A link between staring at small screens such as those of smartphones for long periods and developing acute internal strabismus was cited previously in a thesis by a Korean research team and by others. But no scientific proof has been yet found that it causes the condition.

Between January and February, the two Japanese groups surveyed 1,083 of their members, including child eye doctors, asking if they had examined patients with acute internal strabismus, aged 5 to 35, in 2018.

More than 40 percent, or 158 of the 371 doctors who responded, said they had examined patients during the year who had become cross-eyed.

Of the 158, 122 doctors, nearly 80 percent, said they had treated patients who they suspected contracted the condition from using digital devices such as smartphones.

Thirty-seven doctors examined patients whose symptoms improved after they stopped using the devices.

"It's quite a surprise that more than 40 percent of the eye doctors had those patients," said Miho Sato, president of JASA and a professor of Hamamatsu University Hospital specializing in pediatric ophthalmology.

"It used to be such a rare disease that an eye doctor would usually examine only one patient every few years.”


Taiki Uematsu, 17, was obsessed with online games in 2017. The Aichi Prefecture third-year high school student played them while holding his phone close to his face for five to seven hours after arriving home from school.

In autumn that year, he experienced double vision, seeing two clocks overlapping on the wall of his classroom at school. He tried blinking, but his vision didn't return to normal.

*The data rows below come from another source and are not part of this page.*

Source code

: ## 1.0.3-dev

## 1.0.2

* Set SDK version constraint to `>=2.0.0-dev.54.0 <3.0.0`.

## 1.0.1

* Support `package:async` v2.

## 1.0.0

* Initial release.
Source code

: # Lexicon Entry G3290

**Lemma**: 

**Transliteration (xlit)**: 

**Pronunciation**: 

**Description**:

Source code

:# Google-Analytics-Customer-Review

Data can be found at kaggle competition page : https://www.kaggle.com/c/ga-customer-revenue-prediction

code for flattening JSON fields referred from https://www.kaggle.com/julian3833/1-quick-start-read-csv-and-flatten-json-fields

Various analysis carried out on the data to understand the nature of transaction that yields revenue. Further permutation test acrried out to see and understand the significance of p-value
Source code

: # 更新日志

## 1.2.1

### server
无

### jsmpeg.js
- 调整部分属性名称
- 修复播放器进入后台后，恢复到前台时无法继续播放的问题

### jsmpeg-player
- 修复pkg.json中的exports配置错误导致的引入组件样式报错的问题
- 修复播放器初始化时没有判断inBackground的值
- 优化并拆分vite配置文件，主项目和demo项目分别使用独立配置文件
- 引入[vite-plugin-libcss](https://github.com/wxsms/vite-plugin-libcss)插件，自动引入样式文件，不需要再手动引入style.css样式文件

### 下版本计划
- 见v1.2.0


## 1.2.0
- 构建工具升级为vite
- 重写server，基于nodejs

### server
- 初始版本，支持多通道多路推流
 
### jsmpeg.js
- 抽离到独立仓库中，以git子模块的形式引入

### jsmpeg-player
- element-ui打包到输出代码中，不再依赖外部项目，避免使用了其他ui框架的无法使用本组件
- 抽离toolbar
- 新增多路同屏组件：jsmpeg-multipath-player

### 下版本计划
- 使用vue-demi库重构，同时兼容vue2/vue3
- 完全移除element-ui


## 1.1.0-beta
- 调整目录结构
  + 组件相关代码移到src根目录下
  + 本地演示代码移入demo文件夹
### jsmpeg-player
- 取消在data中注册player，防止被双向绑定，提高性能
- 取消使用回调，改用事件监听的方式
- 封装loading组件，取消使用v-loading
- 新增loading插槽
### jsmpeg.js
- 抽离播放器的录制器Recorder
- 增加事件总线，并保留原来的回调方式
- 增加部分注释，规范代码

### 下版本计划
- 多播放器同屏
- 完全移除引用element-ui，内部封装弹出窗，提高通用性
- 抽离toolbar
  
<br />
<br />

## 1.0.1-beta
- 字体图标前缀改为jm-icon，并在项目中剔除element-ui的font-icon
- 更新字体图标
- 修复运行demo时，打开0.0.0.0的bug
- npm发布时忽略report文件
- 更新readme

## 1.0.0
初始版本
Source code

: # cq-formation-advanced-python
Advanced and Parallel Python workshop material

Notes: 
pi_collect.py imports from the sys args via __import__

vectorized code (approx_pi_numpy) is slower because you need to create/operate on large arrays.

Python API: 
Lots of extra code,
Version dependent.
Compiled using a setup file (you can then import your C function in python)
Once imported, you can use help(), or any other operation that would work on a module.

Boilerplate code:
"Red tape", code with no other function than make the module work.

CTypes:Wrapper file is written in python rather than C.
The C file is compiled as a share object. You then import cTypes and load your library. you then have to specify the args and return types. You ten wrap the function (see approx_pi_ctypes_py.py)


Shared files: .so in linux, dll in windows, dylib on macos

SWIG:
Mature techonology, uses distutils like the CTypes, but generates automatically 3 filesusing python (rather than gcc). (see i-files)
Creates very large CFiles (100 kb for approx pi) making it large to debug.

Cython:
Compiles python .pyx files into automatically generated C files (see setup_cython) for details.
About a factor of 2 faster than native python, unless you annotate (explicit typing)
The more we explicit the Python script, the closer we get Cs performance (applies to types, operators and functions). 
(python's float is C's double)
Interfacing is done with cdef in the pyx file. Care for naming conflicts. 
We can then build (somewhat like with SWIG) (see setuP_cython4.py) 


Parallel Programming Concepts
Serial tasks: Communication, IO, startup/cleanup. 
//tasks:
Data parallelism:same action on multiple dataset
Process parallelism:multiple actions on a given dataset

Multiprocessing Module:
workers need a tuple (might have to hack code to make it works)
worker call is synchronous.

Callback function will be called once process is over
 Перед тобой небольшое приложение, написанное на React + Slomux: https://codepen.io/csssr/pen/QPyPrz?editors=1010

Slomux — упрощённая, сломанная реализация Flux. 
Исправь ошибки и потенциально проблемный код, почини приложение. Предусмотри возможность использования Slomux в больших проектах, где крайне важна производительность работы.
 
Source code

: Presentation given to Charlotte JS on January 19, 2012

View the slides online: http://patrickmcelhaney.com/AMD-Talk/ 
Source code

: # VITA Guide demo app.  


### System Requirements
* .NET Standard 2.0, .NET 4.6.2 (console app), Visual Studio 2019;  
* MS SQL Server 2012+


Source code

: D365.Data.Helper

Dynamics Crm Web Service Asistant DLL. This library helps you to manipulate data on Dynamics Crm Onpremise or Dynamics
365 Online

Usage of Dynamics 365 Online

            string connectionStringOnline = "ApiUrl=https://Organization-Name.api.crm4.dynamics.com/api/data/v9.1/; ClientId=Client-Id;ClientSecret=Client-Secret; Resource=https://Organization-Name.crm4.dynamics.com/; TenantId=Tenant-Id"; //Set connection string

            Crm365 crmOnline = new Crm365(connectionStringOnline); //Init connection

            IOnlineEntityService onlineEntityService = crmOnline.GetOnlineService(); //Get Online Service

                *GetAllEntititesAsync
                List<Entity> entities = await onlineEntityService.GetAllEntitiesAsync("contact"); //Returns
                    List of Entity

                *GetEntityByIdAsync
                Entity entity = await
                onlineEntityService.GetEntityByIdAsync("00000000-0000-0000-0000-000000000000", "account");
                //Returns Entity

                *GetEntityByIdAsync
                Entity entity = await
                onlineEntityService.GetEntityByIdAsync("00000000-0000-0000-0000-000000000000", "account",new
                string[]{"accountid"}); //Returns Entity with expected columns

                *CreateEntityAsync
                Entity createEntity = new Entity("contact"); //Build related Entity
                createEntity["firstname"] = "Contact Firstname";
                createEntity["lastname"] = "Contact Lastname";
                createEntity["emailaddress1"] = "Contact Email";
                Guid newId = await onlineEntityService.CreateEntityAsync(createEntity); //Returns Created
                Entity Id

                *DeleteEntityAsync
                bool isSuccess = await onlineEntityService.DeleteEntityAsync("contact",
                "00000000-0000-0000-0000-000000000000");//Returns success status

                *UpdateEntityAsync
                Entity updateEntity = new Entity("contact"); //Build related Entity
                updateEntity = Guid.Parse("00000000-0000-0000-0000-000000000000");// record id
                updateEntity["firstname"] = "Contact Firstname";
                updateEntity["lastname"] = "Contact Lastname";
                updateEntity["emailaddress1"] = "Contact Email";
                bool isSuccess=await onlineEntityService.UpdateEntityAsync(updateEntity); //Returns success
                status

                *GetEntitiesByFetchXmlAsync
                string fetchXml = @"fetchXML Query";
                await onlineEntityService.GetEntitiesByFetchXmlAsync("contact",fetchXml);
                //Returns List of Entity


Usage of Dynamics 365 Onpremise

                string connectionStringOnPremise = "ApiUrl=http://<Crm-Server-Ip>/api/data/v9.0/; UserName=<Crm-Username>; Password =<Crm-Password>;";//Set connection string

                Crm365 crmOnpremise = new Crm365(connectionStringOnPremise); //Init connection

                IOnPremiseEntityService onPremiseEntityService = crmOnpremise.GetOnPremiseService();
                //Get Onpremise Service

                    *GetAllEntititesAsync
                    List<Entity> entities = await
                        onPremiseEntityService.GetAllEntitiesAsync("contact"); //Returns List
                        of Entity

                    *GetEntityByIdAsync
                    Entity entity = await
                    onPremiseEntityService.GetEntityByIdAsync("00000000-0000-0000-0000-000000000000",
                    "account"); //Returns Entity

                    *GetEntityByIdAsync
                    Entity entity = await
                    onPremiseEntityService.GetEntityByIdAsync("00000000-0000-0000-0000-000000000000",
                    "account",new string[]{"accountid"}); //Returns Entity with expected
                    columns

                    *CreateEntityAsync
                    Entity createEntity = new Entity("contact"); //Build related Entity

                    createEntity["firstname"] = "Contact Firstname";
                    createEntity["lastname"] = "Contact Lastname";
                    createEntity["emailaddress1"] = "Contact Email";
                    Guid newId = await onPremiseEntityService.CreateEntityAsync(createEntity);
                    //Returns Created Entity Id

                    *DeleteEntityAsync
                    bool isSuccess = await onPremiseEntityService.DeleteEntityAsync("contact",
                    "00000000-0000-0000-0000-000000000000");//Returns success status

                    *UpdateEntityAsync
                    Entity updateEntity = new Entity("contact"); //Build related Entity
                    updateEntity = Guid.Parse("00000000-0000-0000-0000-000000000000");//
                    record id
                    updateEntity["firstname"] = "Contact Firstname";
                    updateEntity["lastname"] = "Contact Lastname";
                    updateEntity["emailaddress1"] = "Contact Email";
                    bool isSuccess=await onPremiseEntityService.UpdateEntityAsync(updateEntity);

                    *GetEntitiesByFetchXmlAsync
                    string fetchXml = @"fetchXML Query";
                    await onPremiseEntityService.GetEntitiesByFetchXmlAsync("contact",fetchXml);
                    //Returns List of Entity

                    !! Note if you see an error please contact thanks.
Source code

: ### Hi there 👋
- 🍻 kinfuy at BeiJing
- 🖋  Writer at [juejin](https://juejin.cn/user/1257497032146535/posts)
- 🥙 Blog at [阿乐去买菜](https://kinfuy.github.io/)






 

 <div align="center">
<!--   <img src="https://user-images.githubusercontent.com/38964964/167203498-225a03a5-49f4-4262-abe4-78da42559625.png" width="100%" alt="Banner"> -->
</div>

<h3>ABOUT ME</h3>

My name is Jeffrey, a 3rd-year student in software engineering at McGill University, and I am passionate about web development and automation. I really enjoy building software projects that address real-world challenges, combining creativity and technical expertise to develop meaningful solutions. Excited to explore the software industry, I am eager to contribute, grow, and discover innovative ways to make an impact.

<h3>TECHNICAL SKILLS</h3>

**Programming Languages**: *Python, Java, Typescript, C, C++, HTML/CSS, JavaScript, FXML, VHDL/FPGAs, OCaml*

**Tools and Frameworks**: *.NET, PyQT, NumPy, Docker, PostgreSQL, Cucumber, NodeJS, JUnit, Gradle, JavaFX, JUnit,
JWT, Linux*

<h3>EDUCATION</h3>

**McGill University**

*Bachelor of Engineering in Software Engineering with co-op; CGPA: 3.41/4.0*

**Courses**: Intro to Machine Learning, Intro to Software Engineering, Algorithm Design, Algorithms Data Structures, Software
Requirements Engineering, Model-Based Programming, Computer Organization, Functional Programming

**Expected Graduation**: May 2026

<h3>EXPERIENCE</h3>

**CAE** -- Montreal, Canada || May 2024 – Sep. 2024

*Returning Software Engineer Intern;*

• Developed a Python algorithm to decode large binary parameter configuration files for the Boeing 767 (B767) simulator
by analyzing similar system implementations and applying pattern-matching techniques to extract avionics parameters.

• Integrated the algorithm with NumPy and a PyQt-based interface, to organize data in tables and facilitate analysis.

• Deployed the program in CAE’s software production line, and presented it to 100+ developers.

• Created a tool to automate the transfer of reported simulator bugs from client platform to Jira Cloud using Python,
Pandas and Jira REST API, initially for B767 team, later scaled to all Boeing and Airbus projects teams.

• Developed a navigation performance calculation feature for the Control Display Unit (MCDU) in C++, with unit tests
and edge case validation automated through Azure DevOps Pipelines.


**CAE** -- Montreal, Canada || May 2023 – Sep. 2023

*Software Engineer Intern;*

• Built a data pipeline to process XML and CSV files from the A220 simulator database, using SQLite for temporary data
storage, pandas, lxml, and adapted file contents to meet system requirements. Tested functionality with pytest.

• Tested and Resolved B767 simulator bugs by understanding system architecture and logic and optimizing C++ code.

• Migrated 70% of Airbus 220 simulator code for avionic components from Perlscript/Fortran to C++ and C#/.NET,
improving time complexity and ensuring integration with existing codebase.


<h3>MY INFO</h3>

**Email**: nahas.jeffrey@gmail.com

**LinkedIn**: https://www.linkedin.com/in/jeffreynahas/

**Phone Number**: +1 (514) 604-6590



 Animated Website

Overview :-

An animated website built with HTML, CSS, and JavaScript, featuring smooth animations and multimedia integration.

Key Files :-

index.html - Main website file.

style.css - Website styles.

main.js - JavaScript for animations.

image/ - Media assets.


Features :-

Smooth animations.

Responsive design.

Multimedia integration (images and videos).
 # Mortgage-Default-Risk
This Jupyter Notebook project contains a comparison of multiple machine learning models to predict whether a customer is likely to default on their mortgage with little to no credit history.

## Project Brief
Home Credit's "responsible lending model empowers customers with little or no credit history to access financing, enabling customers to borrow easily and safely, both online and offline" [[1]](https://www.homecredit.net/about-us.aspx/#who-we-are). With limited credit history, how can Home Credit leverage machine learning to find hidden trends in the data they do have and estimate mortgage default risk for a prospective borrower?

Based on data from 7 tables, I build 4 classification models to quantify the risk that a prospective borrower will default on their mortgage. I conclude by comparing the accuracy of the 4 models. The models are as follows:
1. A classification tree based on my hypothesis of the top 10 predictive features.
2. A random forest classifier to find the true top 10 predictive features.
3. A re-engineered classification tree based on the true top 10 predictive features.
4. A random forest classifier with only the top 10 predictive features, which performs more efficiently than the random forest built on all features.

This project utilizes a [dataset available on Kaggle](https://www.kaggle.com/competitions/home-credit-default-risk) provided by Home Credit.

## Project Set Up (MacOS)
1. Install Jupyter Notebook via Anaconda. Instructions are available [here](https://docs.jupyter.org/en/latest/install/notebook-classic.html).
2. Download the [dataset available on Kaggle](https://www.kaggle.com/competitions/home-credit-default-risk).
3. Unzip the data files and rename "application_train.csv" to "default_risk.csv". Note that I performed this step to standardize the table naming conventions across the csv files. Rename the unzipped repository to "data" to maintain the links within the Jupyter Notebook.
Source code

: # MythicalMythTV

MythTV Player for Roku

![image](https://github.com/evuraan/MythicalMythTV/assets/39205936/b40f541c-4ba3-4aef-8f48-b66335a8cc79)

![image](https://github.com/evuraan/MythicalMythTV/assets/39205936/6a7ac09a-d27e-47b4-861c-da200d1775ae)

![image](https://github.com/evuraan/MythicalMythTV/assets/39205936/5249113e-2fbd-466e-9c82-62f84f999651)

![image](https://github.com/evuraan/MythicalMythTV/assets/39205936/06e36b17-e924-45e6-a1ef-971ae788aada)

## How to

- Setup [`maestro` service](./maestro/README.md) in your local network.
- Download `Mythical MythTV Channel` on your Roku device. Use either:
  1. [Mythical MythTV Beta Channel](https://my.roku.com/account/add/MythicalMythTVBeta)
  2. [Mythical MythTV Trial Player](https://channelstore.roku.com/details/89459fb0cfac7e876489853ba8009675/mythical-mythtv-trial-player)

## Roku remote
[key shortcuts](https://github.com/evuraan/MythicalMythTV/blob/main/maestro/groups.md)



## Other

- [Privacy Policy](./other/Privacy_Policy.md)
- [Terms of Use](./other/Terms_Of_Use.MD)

Riding his bicycle home from school he saw an oncoming car as two cars. He found closing his left eye eliminated one of them and he rode the rest of the way with his left eye shut.

His condition continued for more than a month, causing him to experience tired eyes and headaches.

A local eye doctor Uematsu consulted proved to be of no help, telling the teenager he had never seen a case like his before.

It was not until spring 2018, after commuting to a university hospital several times for consultations, that Uematsu was diagnosed with acute internal strabismus.

In August 2018, Uematsu visited the Hamamatsu University Hospital, known for treating strabismus, referred by doctors who examined him.

Miho Sato, a professor at the university, said his condition was likely caused by long hours of using smartphones.

“Some people only get better if they stop using their phones. At least take 30-minute breaks when you're using them,” he was told.

Uematsu quit playing online games. He still uses his smartphone for two hours a day or so but not continuously.

Gradually, his double vision lessened. But his eyesight didn't return to normal completely until he underwent surgery at the end of February 2019.


Uematsu’s old smartphone habits aren't unique among young people in his generation.

According to data compiled by the Cabinet Office in fiscal 2018, 30 percent of 17-year-old male teens surf the Internet for more than five hours a day on their smartphones or other devices. The average usage was four hours.

“Anyone can develop acute internal strabismus," Sato said. "Don't spend long periods staring at your phone, especially with your face close to the screen.”

Until now, cases of acute internal strabismus were rare, usually occurring due to such conditions as brain tumors.

If reducing smartphone hours fails to reduce their symptoms, patients with acute internal strabismus have the option of using prismatic glasses, which align two images, before resorting to surgery.

Patients older than 12 can receive botox injections to relax the muscles around their eyes, which is covered by national health insurance.